Work order 1: List every contraction in the blog excerpt.
Work order 2: Reproduce the blog excerpt from "So yeah, that's" to "up the ingredients.".

Text shown:
Segment Open
So yeah, that's where I started. A good place to start the blog I think. Tomorrow I'll catch you up on the last 3 months, and maybe a recipe. My love for cooking hasn't gone anywhere- I'm just changing up the ingredients.
Segment Closed
The data:
Segment Open
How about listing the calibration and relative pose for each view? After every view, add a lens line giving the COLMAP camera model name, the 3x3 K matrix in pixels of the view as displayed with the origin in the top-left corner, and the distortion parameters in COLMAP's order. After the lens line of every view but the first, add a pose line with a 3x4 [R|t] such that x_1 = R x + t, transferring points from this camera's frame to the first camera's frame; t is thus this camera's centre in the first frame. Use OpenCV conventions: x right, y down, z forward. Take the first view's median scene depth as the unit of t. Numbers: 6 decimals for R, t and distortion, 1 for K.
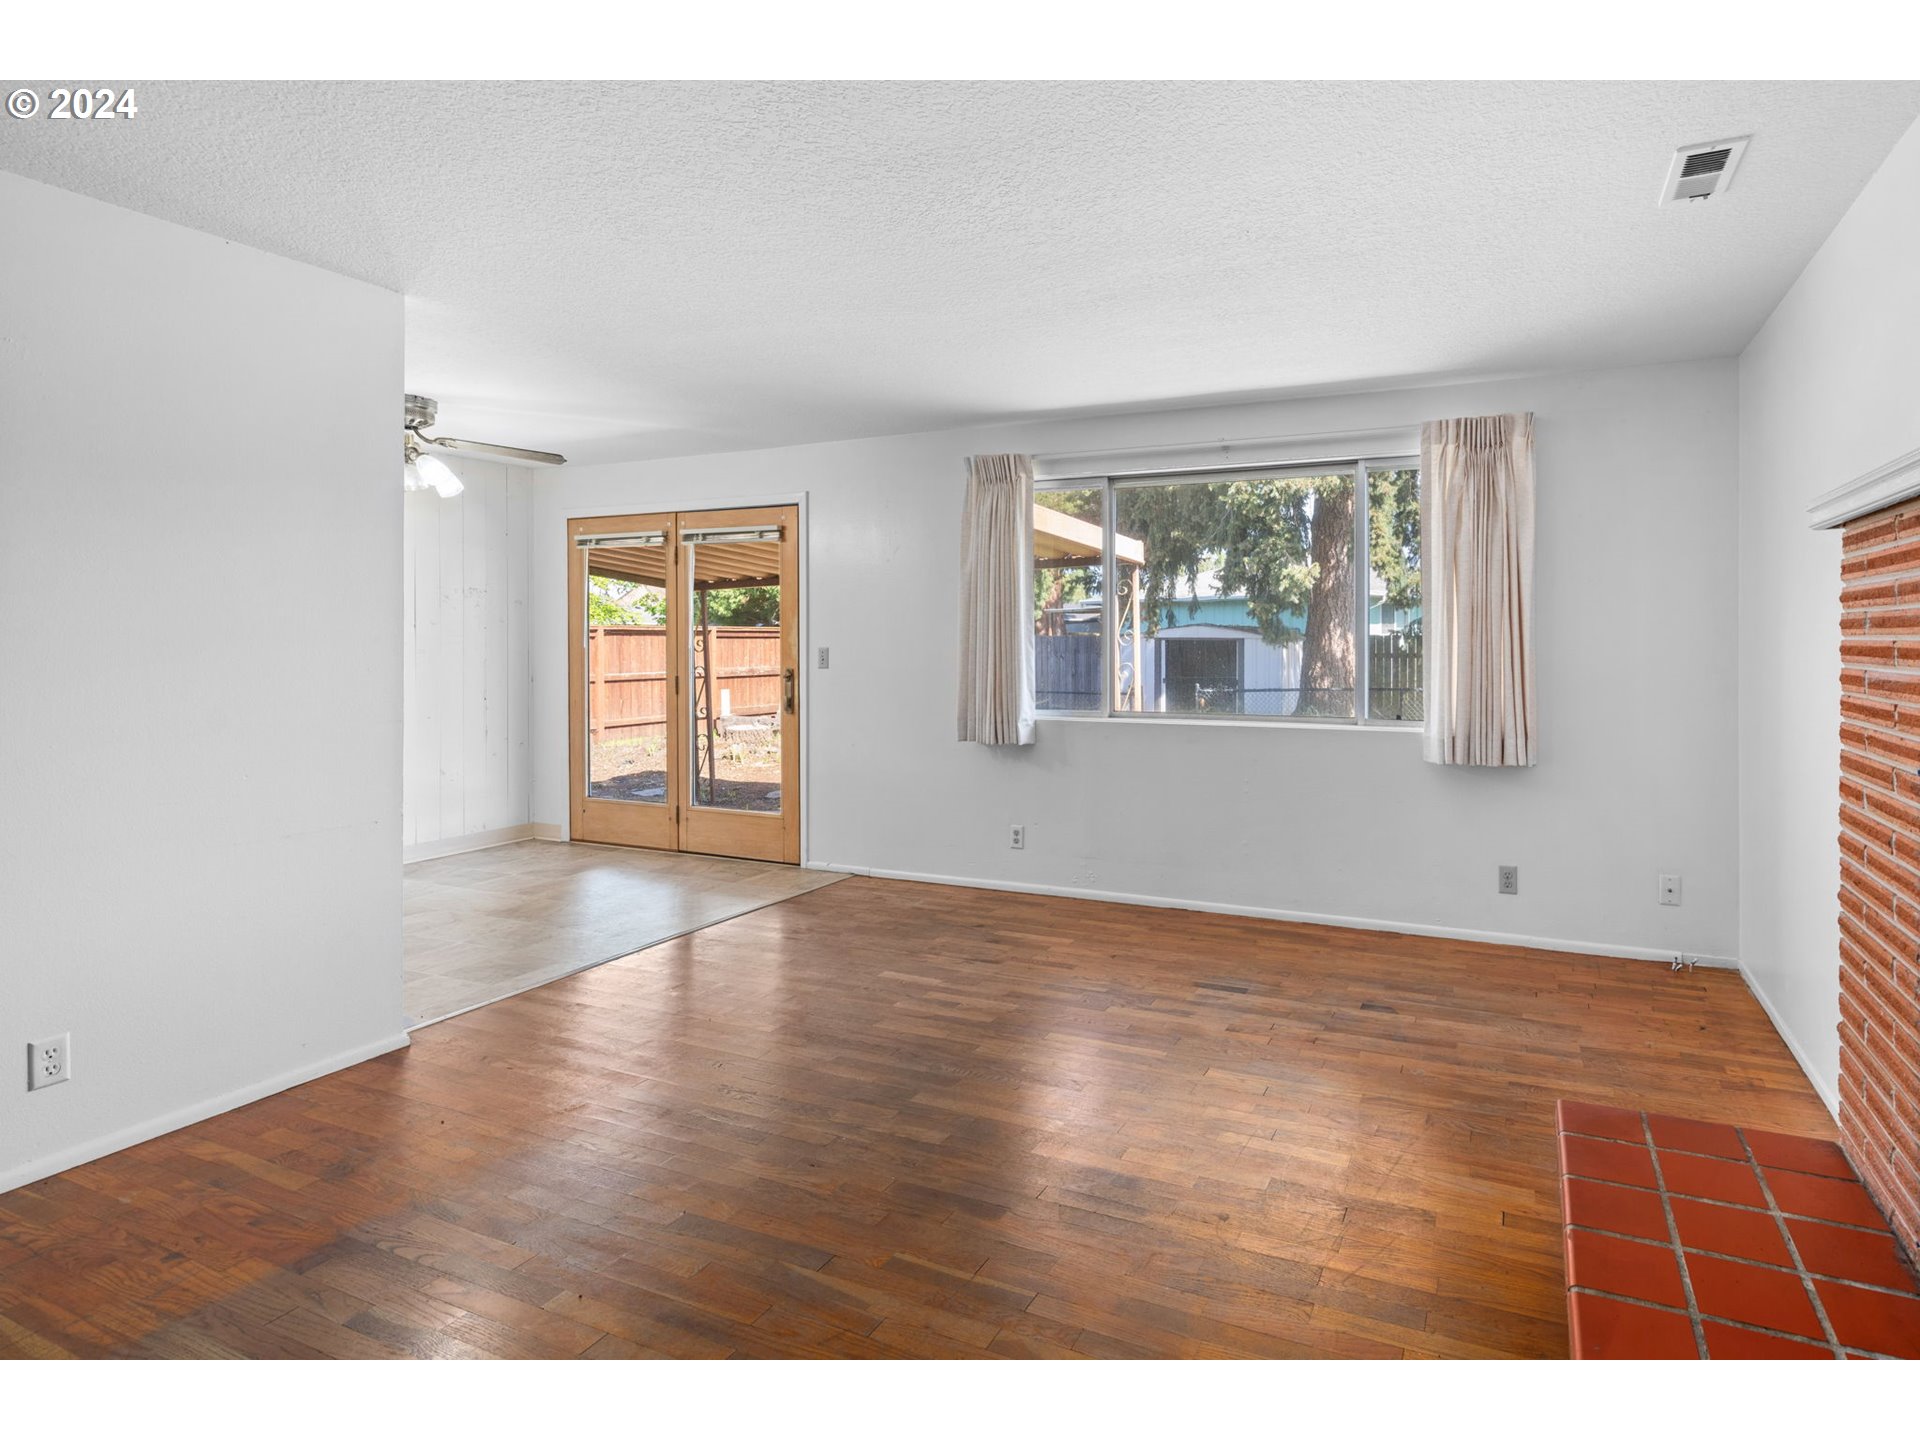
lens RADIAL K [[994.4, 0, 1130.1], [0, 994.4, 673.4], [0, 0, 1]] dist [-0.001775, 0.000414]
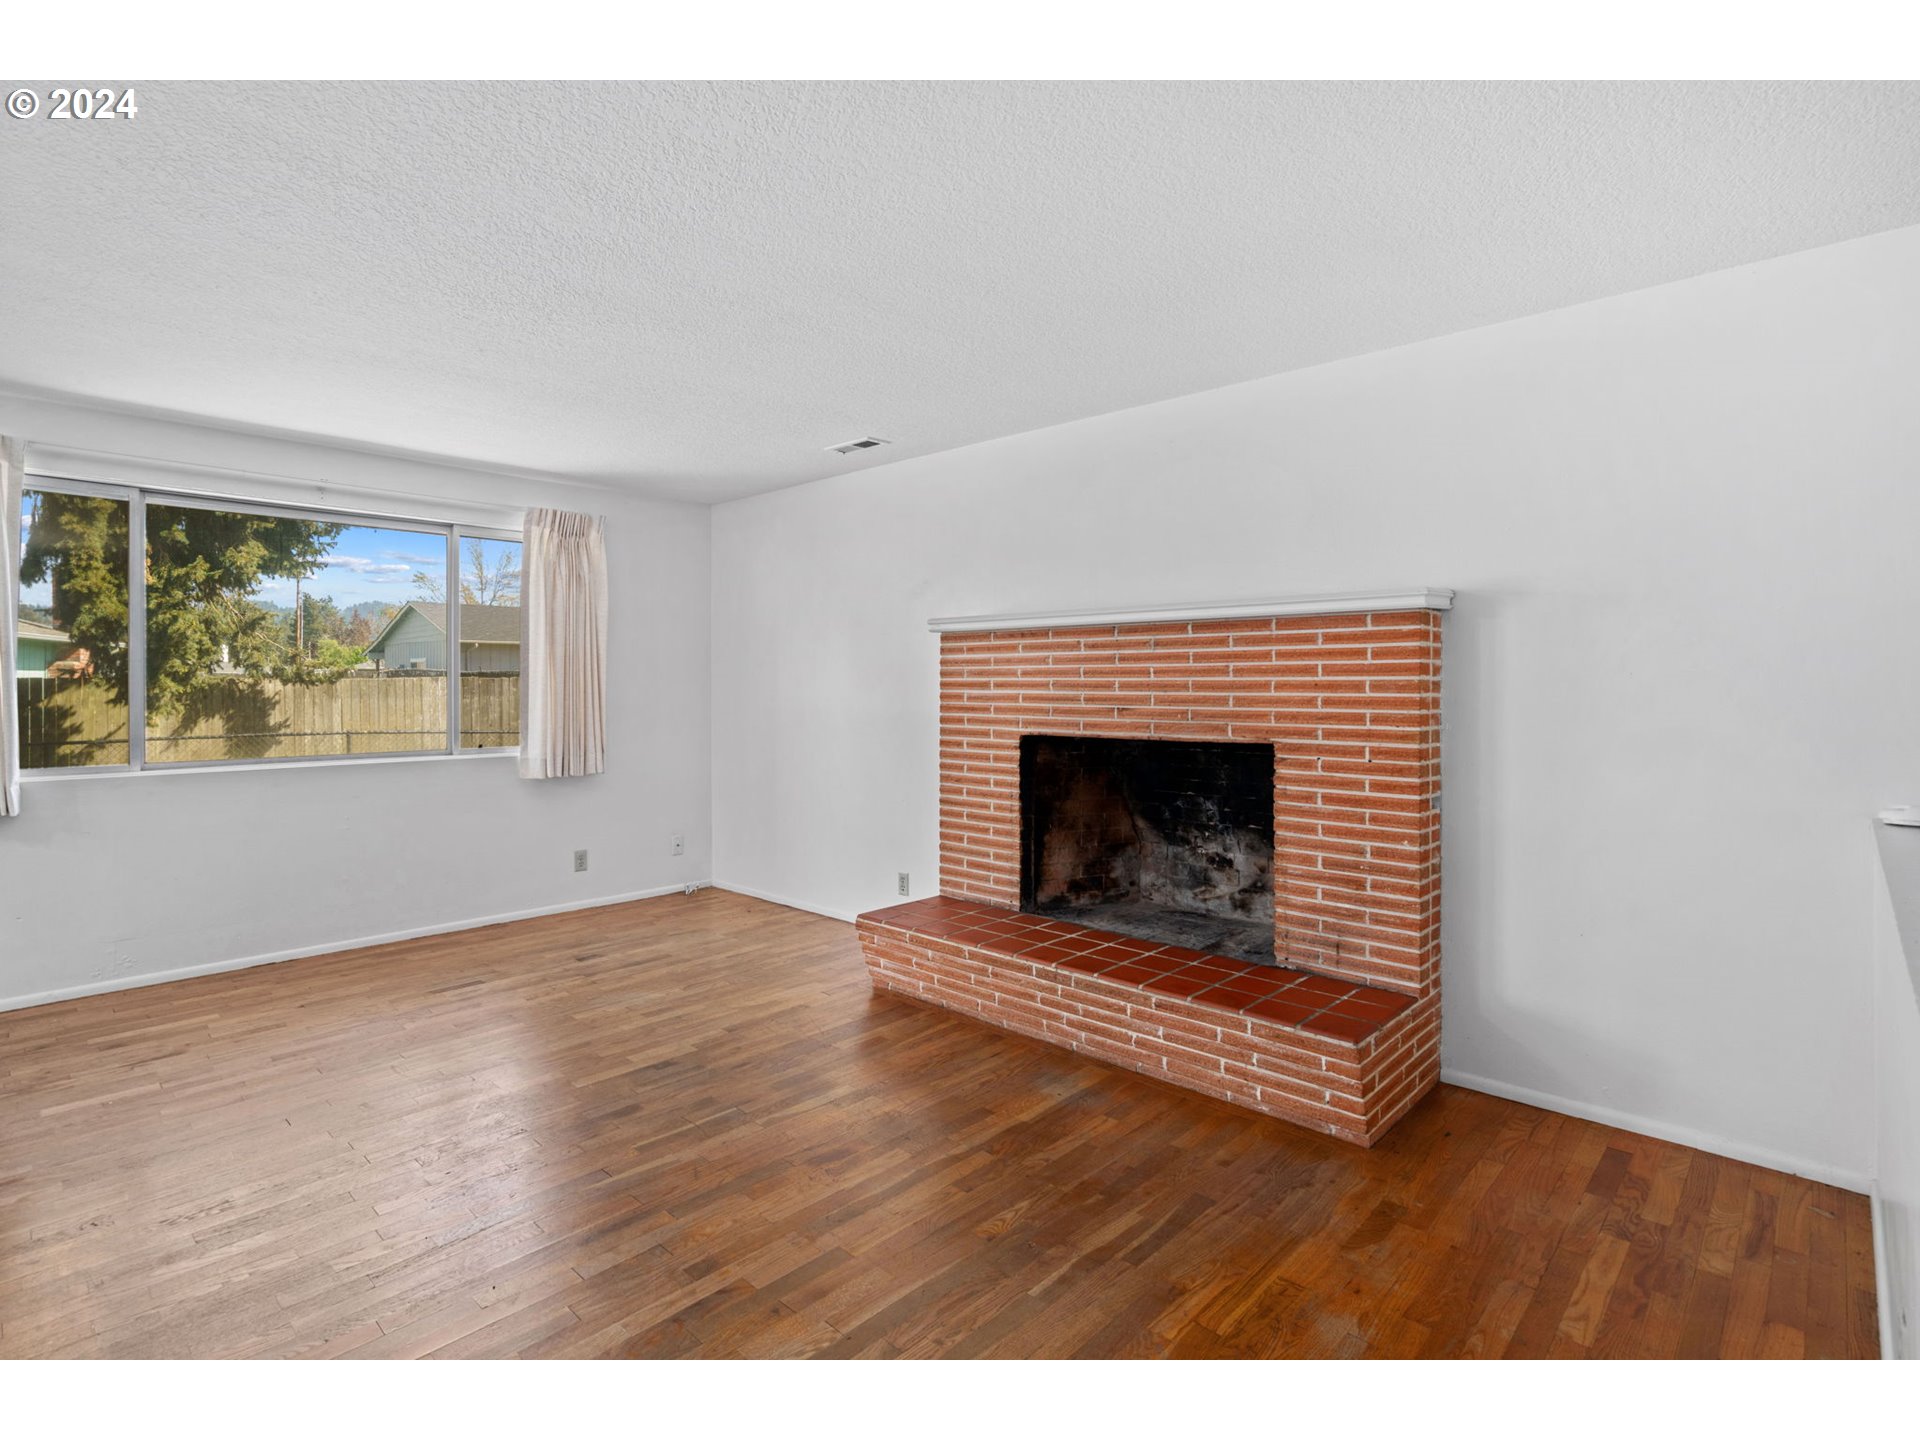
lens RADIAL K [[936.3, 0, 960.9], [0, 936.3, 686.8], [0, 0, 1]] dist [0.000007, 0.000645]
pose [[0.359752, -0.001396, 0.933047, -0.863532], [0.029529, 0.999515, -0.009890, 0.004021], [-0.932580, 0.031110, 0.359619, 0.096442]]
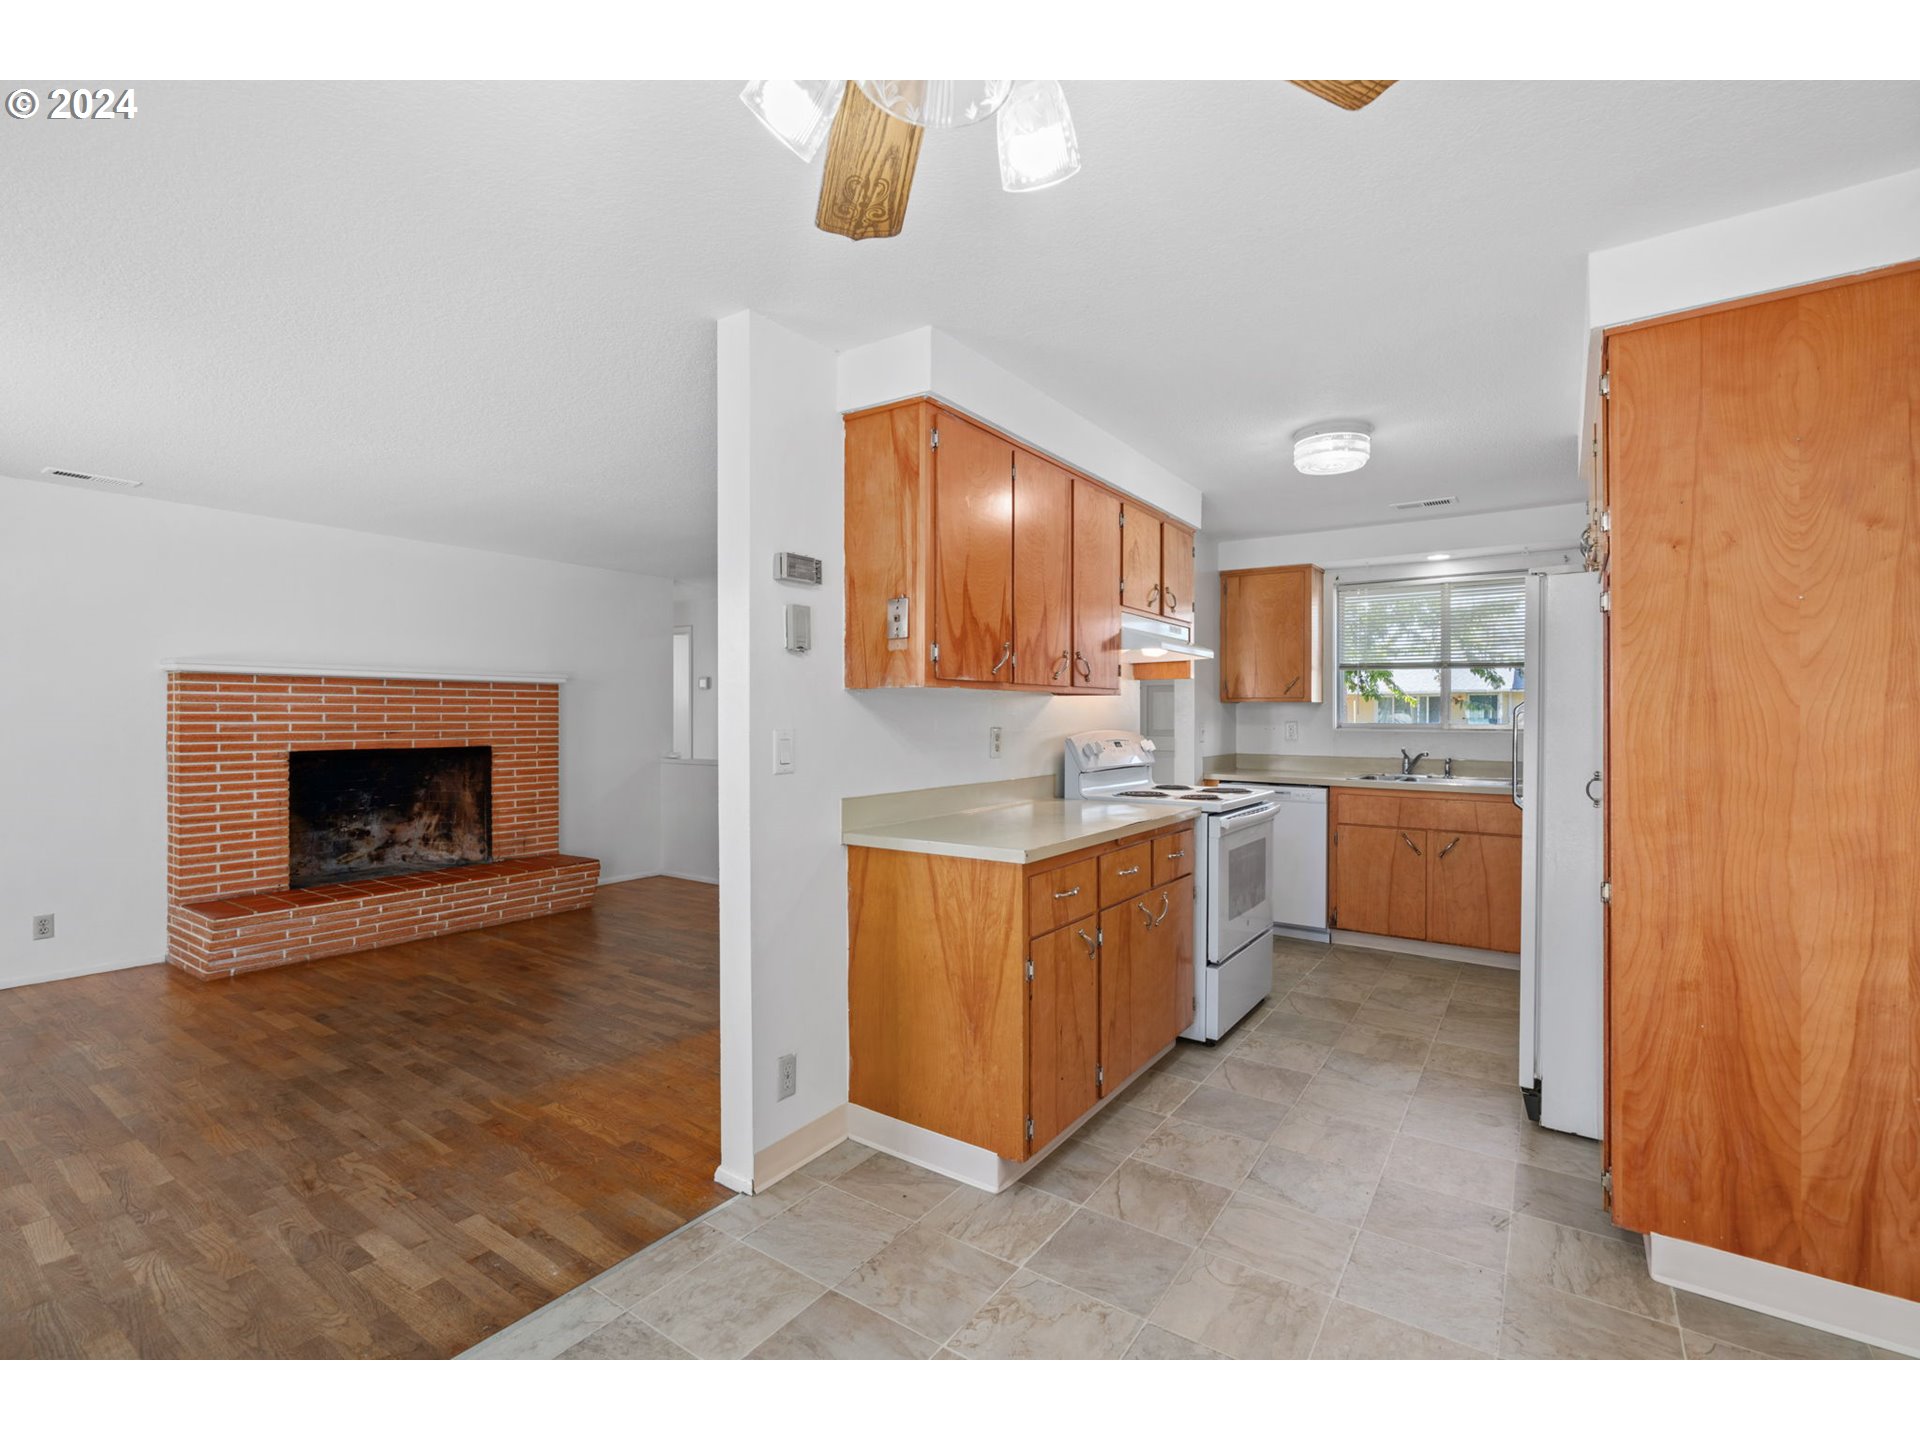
Segment Closed
Worked solution 1: that's, I'll, hasn't, I'm

Worked solution 2:
So yeah, that's where I started. A good place to start the blog I think. Tomorrow I'll catch you up on the last 3 months, and maybe a recipe. My love for cooking hasn't gone anywhere- I'm just changing up the ingredients.